Nicolas Sarkozy met ses amis à l’épreuve

Nicolas Sarkozy met ses amis à l'épreuve

Pourquoi le chef de l’État utilise-t-il ses amis plus fidèles à contre-emploi ? La question ne sera pas tranchée aujourd’hui. La nomination de plusieurs de ses séides au gouvernement a cependant l’aspect d’erreurs de casting. Revue de détail :

Luc Chatel a résumé le premier conseil des ministres du quatrième gouvernement Fillon avec ces mots sibyllins : "Vous devez être des ministres heureux, des ministres réformateurs, mais être graves parce que la situation est compliquée". Mais lui-même a-t-il de quoi se satisfaire d’une promotion à l’Éducation nationale, en dépit des honneurs qui vont avec ?

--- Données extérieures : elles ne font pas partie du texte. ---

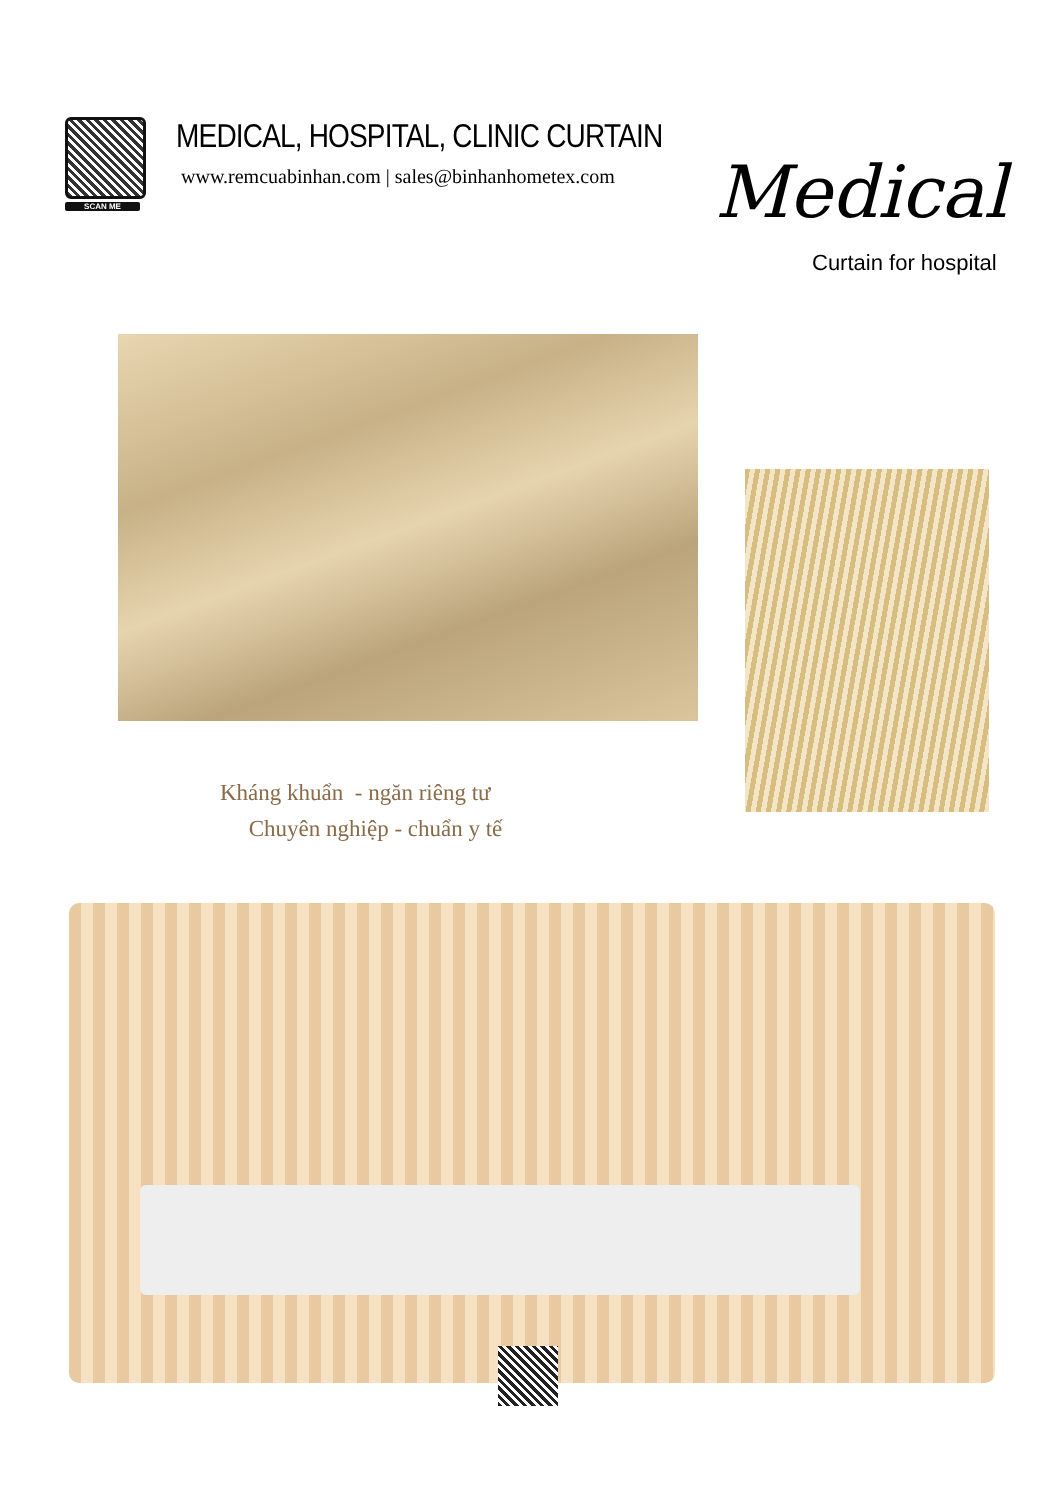SCAN ME
MEDICAL, HOSPITAL, CLINIC CURTAIN
www.remcuabinhan.com | sales@binhanhometex.com
Medical
Curtain for hospital
Kháng khuẩn - ngăn riêng tư
Chuyên nghiệp - chuẩn y tế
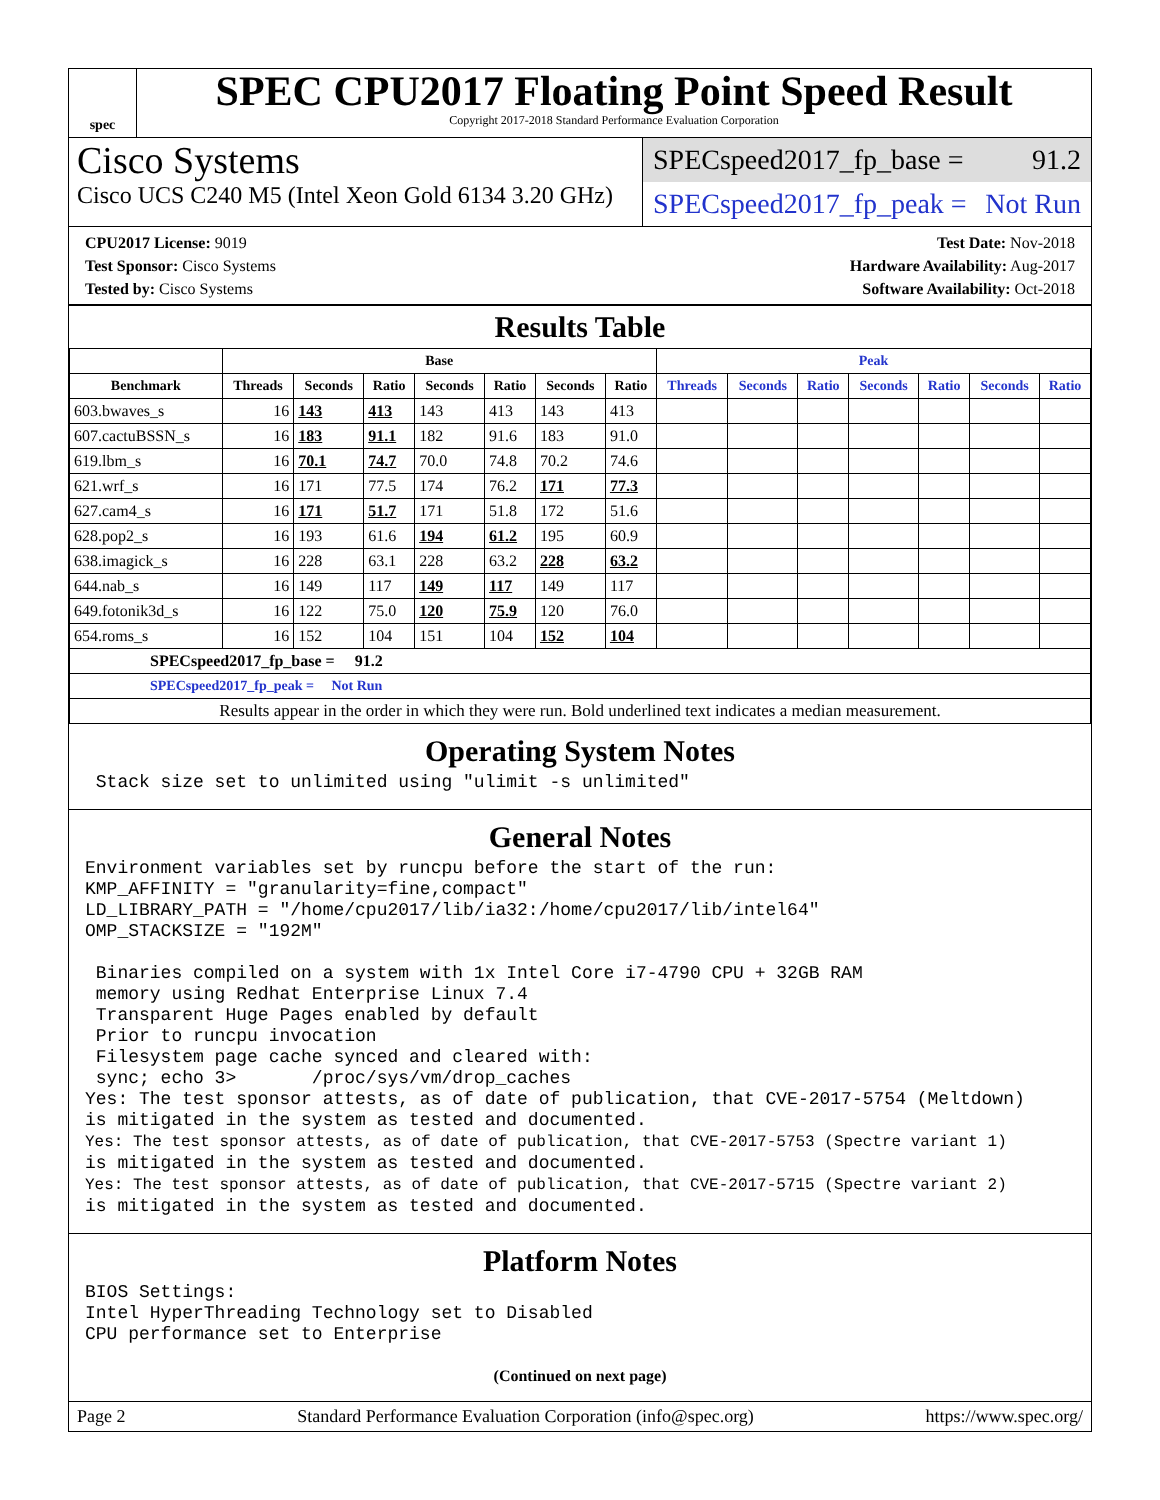spec
SPEC CPU2017 Floating Point Speed Result
Copyright 2017-2018 Standard Performance Evaluation Corporation
Cisco Systems
Cisco UCS C240 M5 (Intel Xeon Gold 6134 3.20 GHz)
SPECspeed2017_fp_base = 91.2
SPECspeed2017_fp_peak = Not Run
CPU2017 License: 9019
Test Sponsor: Cisco Systems
Tested by: Cisco Systems
Test Date: Nov-2018
Hardware Availability: Aug-2017
Software Availability: Oct-2018
Results Table
| | Base | | | | | | | Peak | | | | | | |
| --- | --- | --- | --- | --- | --- | --- | --- | --- | --- | --- | --- | --- | --- | --- |
| Benchmark | Threads | Seconds | Ratio | Seconds | Ratio | Seconds | Ratio | Threads | Seconds | Ratio | Seconds | Ratio | Seconds | Ratio |
| 603.bwaves_s | 16 | 143 | 413 | 143 | 413 | 143 | 413 | | | | | | | |
| 607.cactuBSSN_s | 16 | 183 | 91.1 | 182 | 91.6 | 183 | 91.0 | | | | | | | |
| 619.lbm_s | 16 | 70.1 | 74.7 | 70.0 | 74.8 | 70.2 | 74.6 | | | | | | | |
| 621.wrf_s | 16 | 171 | 77.5 | 174 | 76.2 | 171 | 77.3 | | | | | | | |
| 627.cam4_s | 16 | 171 | 51.7 | 171 | 51.8 | 172 | 51.6 | | | | | | | |
| 628.pop2_s | 16 | 193 | 61.6 | 194 | 61.2 | 195 | 60.9 | | | | | | | |
| 638.imagick_s | 16 | 228 | 63.1 | 228 | 63.2 | 228 | 63.2 | | | | | | | |
| 644.nab_s | 16 | 149 | 117 | 149 | 117 | 149 | 117 | | | | | | | |
| 649.fotonik3d_s | 16 | 122 | 75.0 | 120 | 75.9 | 120 | 76.0 | | | | | | | |
| 654.roms_s | 16 | 152 | 104 | 151 | 104 | 152 | 104 | | | | | | | |
| SPECspeed2017_fp_base = 91.2 | | | | | | | | | | | | | | |
| SPECspeed2017_fp_peak = Not Run | | | | | | | | | | | | | | |
| Results appear in the order in which they were run. Bold underlined text indicates a median measurement. | | | | | | | | | | | | | | |
Operating System Notes
 Stack size set to unlimited using "ulimit -s unlimited"
General Notes
Environment variables set by runcpu before the start of the run:
KMP_AFFINITY = "granularity=fine,compact"
LD_LIBRARY_PATH = "/home/cpu2017/lib/ia32:/home/cpu2017/lib/intel64"
OMP_STACKSIZE = "192M"

 Binaries compiled on a system with 1x Intel Core i7-4790 CPU + 32GB RAM
 memory using Redhat Enterprise Linux 7.4
 Transparent Huge Pages enabled by default
 Prior to runcpu invocation
 Filesystem page cache synced and cleared with:
 sync; echo 3>       /proc/sys/vm/drop_caches
Yes: The test sponsor attests, as of date of publication, that CVE-2017-5754 (Meltdown)
is mitigated in the system as tested and documented.
Yes: The test sponsor attests, as of date of publication, that CVE-2017-5753 (Spectre variant 1)
is mitigated in the system as tested and documented.
Yes: The test sponsor attests, as of date of publication, that CVE-2017-5715 (Spectre variant 2)
is mitigated in the system as tested and documented.
Platform Notes
BIOS Settings:
Intel HyperThreading Technology set to Disabled
CPU performance set to Enterprise
(Continued on next page)
Page 2 Standard Performance Evaluation Corporation (info@spec.org) https://www.spec.org/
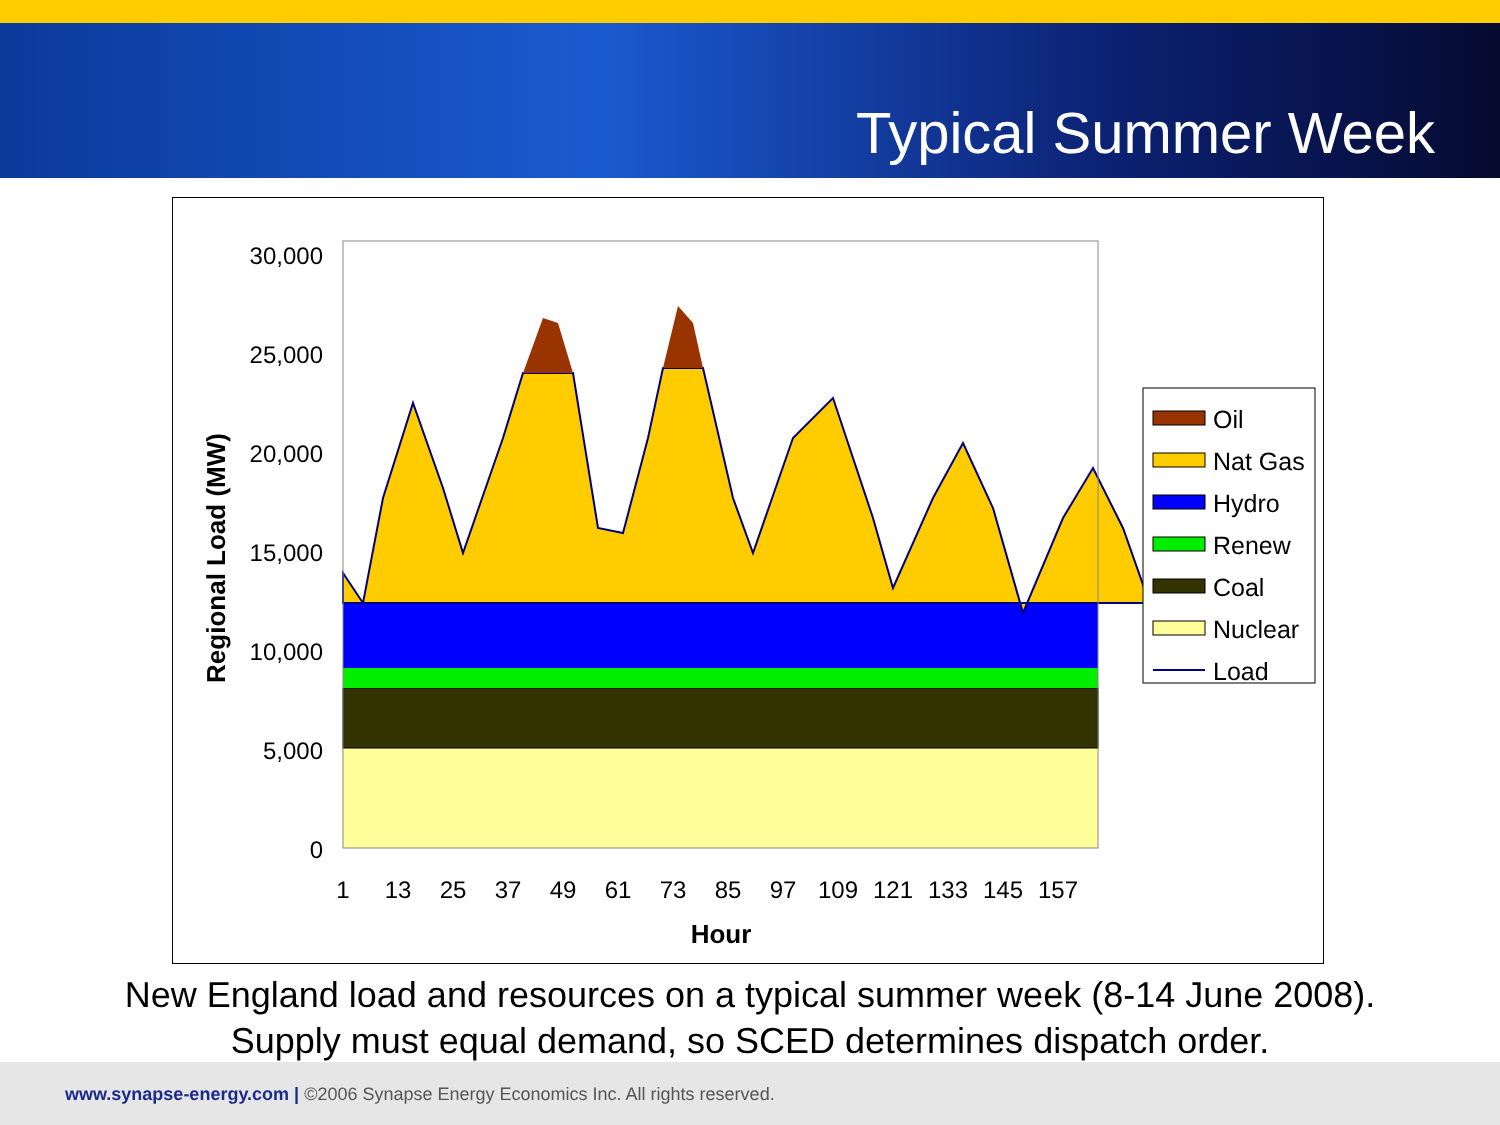Typical Summer Week
30,000
25,000
20,000
15,000
10,000
5,000
0
Regional Load (MW)
.
1
13
25
37
49
61
73
85
97
109
121
133
145
157
Hour
Oil
Nat Gas
Hydro
Renew
Coal
Nuclear
Load
New England load and resources on a typical summer week (8-14 June 2008).
Supply must equal demand, so SCED determines dispatch order.
www.synapse-energy.com | ©2006 Synapse Energy Economics Inc. All rights reserved.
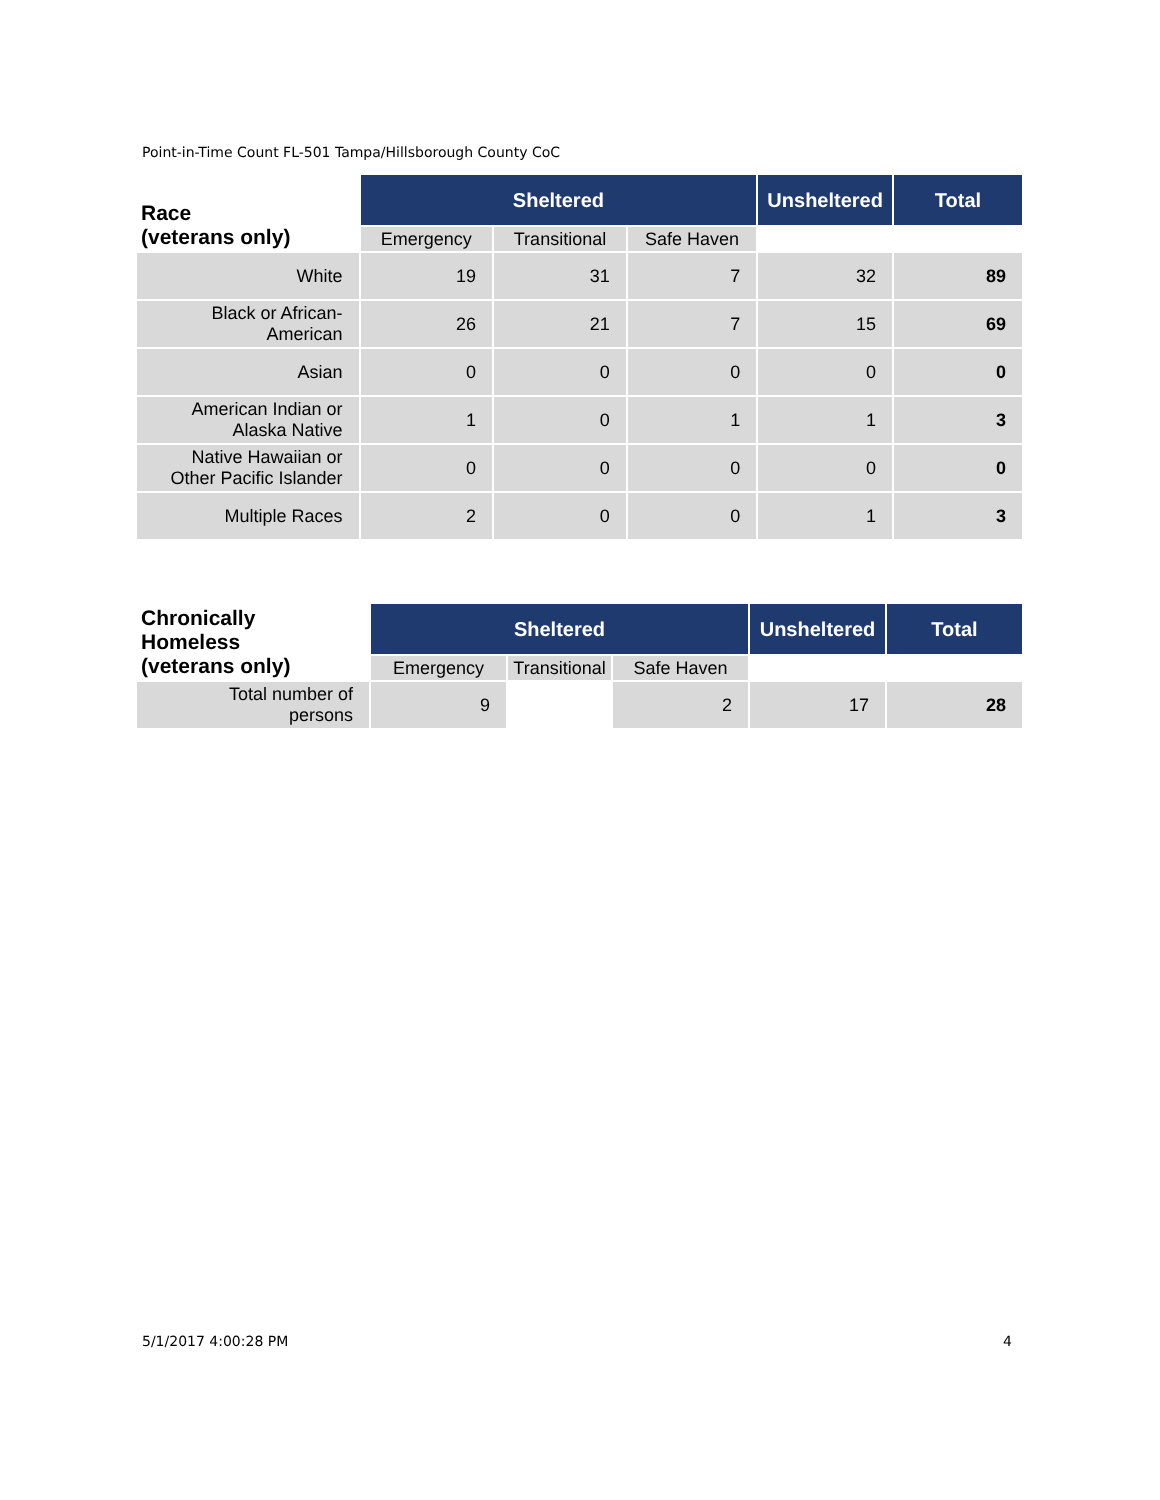Point-in-Time Count FL-501 Tampa/Hillsborough County CoC
| Race (veterans only) | Sheltered | | | Unsheltered | Total |
| --- | --- | --- | --- | --- | --- |
| | Emergency | Transitional | Safe Haven | | |
| White | 19 | 31 | 7 | 32 | 89 |
| Black or African- American | 26 | 21 | 7 | 15 | 69 |
| Asian | 0 | 0 | 0 | 0 | 0 |
| American Indian or Alaska Native | 1 | 0 | 1 | 1 | 3 |
| Native Hawaiian or Other Pacific Islander | 0 | 0 | 0 | 0 | 0 |
| Multiple Races | 2 | 0 | 0 | 1 | 3 |
| Chronically Homeless (veterans only) | Sheltered | | | Unsheltered | Total |
| --- | --- | --- | --- | --- | --- |
| | Emergency | Transitional | Safe Haven | | |
| Total number of persons | 9 | | 2 | 17 | 28 |
5/1/2017 4:00:28 PM 4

Certains estiment que cet élu de province, qui a ravi la mairie de Chaumont en Haute-Marne à la gauche dès le premier tour des municipales en 2008, a les compétences requises pour gérer les dossiers délicats. Les syndicats de l’éducation ne sont pas pour autant convaincus par la nomination de cet ancien du privé, qualifié de libéral par Gérard Aschieri, le secrétaire général de la Fédération syndicale unitaire (FSU).

"Ce n’est pas quelqu’un qui s’est signalé par son intérêt pour l’éducation, donc je suppose qu’il a été nommé pour d’autres raisons. C’est un proche de Nicolas Sarkozy. Je ne sais pas quelle est sa feuille de route, mais c’est cela qui sera important", a-t-il fait valoir dès mardi soir. Il a bien géré ses dossiers, comme le plan automobile, les négociations chez Heuliez et Continental. À son actif, également, la gestion du dossier délicat de La Poste, qui s’apprête à devenir une société anonyme malgré la crise…

Mais avec sa tête de premier de la classe, Luc Chatel n’a jamais convaincu l’opinion publique, dans sa lutte contre les prix dans les grandes surfaces ou dans le bien-fondé des privatisations annoncées d’entreprises publiques. Né aux États-Unis, diplômé en marketing, il a commencé sa carrière chez L’Oréal… Ses détracteurs chez les militants associatifs l’accusent ouvertement de favoriser des pratiques anticoncurrentielles, autant de handicaps pour aborder le corps enseignant.

Visiblement fiers d’une promotion attendue de longue date, les sarkozystes historiques Christian Estrosi et Pierre Lellouche, respectivement à l’Industrie et aux Affaires européennes, ont gratifié les photographes d’un large sourire à la sortie du conseil des ministres. Le maire de Nice, éjecté après un mini-scandale ouvert par ses voyages en avion alors qu’il officiait à l’Outre-Mer, visait ostensiblement la sécurité publique au gouvernement. Mais l’opposition de Michèle Alliot-Marie a eu raison de ses ambitions. Christian Estrosi se voit affecté dans un périmètre incongrues, et il va devoir faire preuve de diplomatie avec Christine Lagarde et Patrick Devedjian.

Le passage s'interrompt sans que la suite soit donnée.